8.2 1.6.2 Correlation Heatmap

cor_mat <- cor(Auto[, q_vars])
corrplot(cor_mat,
         method = "color", type = "upper", order = "hclust",
         addCoef.col = "black", number.cex = 0.70,
         tl.col = "black", tl.srt = 45,
         col = colorRampPalette(c("#2980B9","white","#C0392B"))(200),
         title = "Figure 2. Correlation Matrix (hierarchical clustering order)",
         mar = c(0, 0, 2.5, 0))

8.3 1.6.3 Non-linear Relationships: MPG vs. Key Predictors

Auto %>%
  select(mpg, displacement, horsepower, weight, acceleration, origin) %>%
  pivot_longer(c(displacement, horsepower, weight, acceleration),
               names_to = "predictor", values_to = "value") %>%
  ggplot(aes(x = value, y = mpg)) +
  geom_point(aes(colour = origin), alpha = 0.22, size = 1) +
  geom_smooth(method = "loess", se = TRUE, colour = "#2C3E50",
              linewidth = 1.1, fill = "grey80") +
  geom_smooth(method = "lm",   se = FALSE, colour = "#E74C3C",
              linewidth = 0.7, linetype = "dashed") +
  scale_colour_manual(values = PALETTE) +
  facet_wrap(~ predictor, scales = "free_x") +
  labs(title    = "Figure 3. MPG vs. Key Predictors — LOESS vs.

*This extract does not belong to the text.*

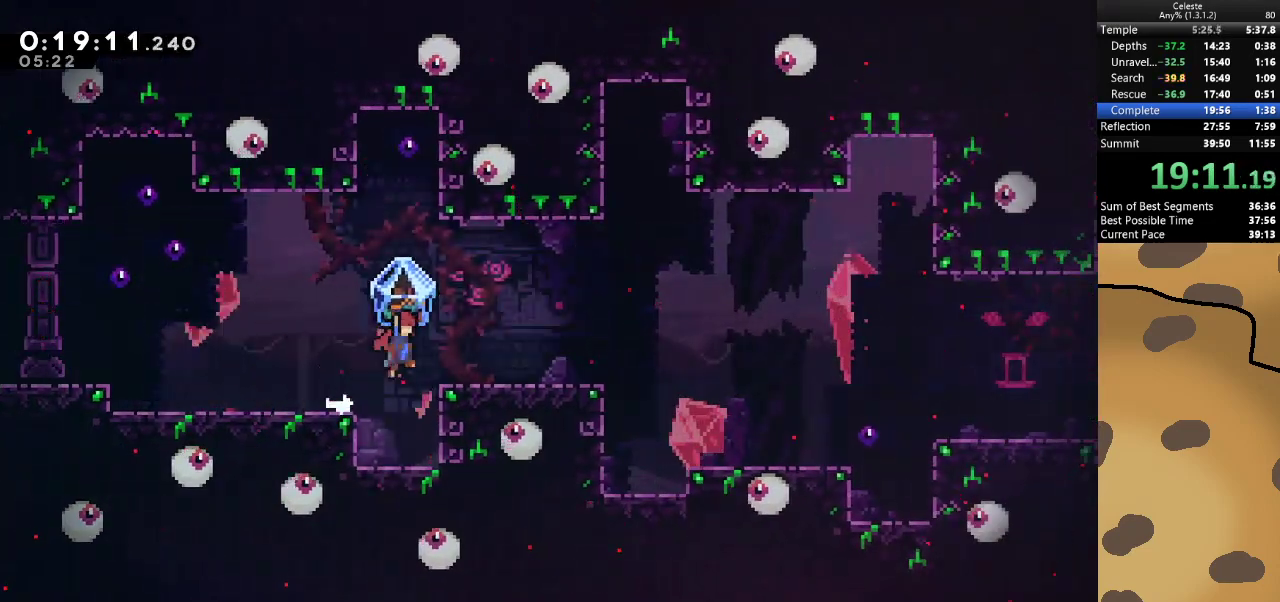
{"keys": [], "events": [[100, "jump", "up"], [200, "d", "up"], [433, "grab", "up"]]}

Linear Fit",
       subtitle = "Dashed red = linear fit; solid black = LOESS. Curvature indicates non-linearity.",
       x = NULL, y = "MPG", colour = "Origin",
       caption  = "Source: ISLR2::Auto") +
  theme_afs()
## `geom_smooth()` using formula = 'y ~ x'
## `geom_smooth()` using formula = 'y ~ x'

8.4 1.6.4 Temporal Evolution by Origin

Auto %>%
  group_by(year, origin) %>%
  summarise(mean_mpg = mean(mpg), se = sd(mpg)/sqrt(n()), .groups = "drop") %>%
  ggplot(aes(x = year, y = mean_mpg, colour = origin, fill = origin)) +
  geom_ribbon(aes(ymin = mean_mpg - se, ymax = mean_mpg + se),
              alpha = 0.15, colour = NA) +
  geom_line(linewidth = 1.2) +
  geom_point(size = 2.5) +
  geom_vline(xintercept = 73, linetype = "dotted", colour = "grey40") +
  annotate("text", x = 73.3, y = 14, label = "1973 Oil Crisis →",
           hjust = 0, size = 3.2, colour = "grey30") +
  scale_colour_manual(values = PALETTE) +
  scale_fill_manual(values   = PALETTE) +
  labs(title    = "Figure 4. Mean MPG Trend by Origin and Year (±1 SE)",
       x = "Model Year (19xx)", y = "Mean MPG",
       colour = "Origin", fill = "Origin") +
  theme_afs()

8.5 1.6.5 Synthesis of Findings

Structure of the predictor space: weight, displacement, and horsepower form a near-collinear cluster (all pairwise |r| > 0.85). This is not coincidental — engine displacement physically determines both power output and vehicle mass requirements. In a regression context this multicollinearity inflates standard errors and makes it impossible to isolate the ceteris paribus effect of any one variable in that cluster.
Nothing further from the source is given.